Необыкновенные перемены у всех на глазах происходят с тихим подростком, который ощутил в себе этот ни с чем не сравнимый талант. В его внимательных серых глазах загорается язвительная усмешка и какое-то вечное изумление перед тем, как странно выглядят люди, как странно устроена жизнь, и уже какой-то червяк заводится в нем и начинает точить его душу, неизвестно зачем.
Да и как при таких обстоятельствах не заводиться червям? Талант остроумия требует сосредоточенной, созерцательной жизни, благоприятной для наблюдения над разнообразием таких курьезов и казусов, каких и нарочно придумать нельзя. Михаил прямо-таки создан природой и воспитанием для такой тихой, скромной и, надо признать, негероической, необременительной жизни. Он и наблюдает, изумленный людьми, и так, возможно, и прожил бы неприметно все восемь лет в стороне от гимназических мелких, скучных и пошлых страстей, если бы не язык, о котором недаром же говорится, что это наш подлейший, предательский враг, да ещё и какой!
Кому понравится, чтобы его честное имя заменяли какими-то отвратительными, едва ли не позорными кличками: Шпонька, Волкодав, Жеребец? Не понравится никому. Однако от надзирателей, педагогов, тем более от директора имя автора этих порочащих кличек обыкновенно держится в тайне, таков школьного братства вечный закон, и с этой стороны остроумие не приносит никаких зловредных плодов. Разве что, смеясь умными, тоже озорными глазами, инспектор, он же историк, Бодянский посокрушается, отводя его в сторону ото всех:
– Ядовитый имеете глаз и вредный язык. Прямо рветесь на скандал, хотя и выросли в почтенном семействе. Это же надо придумать! Ученик вверенной нашему директору гимназии обозвал этого самого директора Волкодавом! Неприличия какие! Срам!

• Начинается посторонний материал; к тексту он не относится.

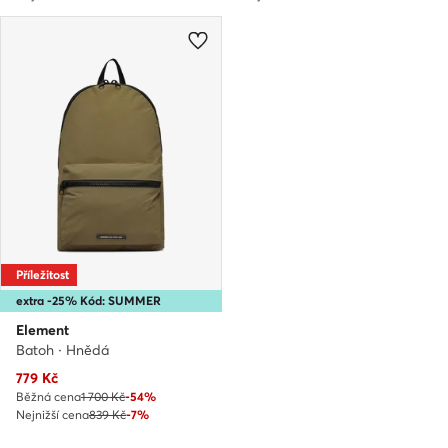
Příležitost
extra -25% Kód: SUMMER
Element
Batoh · Hnědá
Aktuální cena
779
Kč
Běžná cena
1 700 Kč
-54%
Nejnižší cena
839 Kč
-7%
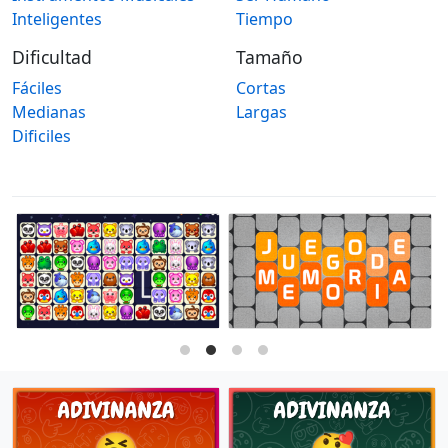
Inteligentes
Tiempo
Dificultad
Tamaño
Fáciles
Cortas
Medianas
Largas
Dificiles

Иное дело прозвания, данные товарищам по несчастью, неуживчивым и задиристым юношам, которые так и ищут, за что бы подраться или, в крайности, хоть затеять скандал. Эти прозвания бросаются прямо в глаза, как перчатка, и оскорбленный собрат без промедления в слепой ярости кидается на обидчика, не желая сносить поношения, что необходимо признать абсолютно резонным и достойным даже похвал.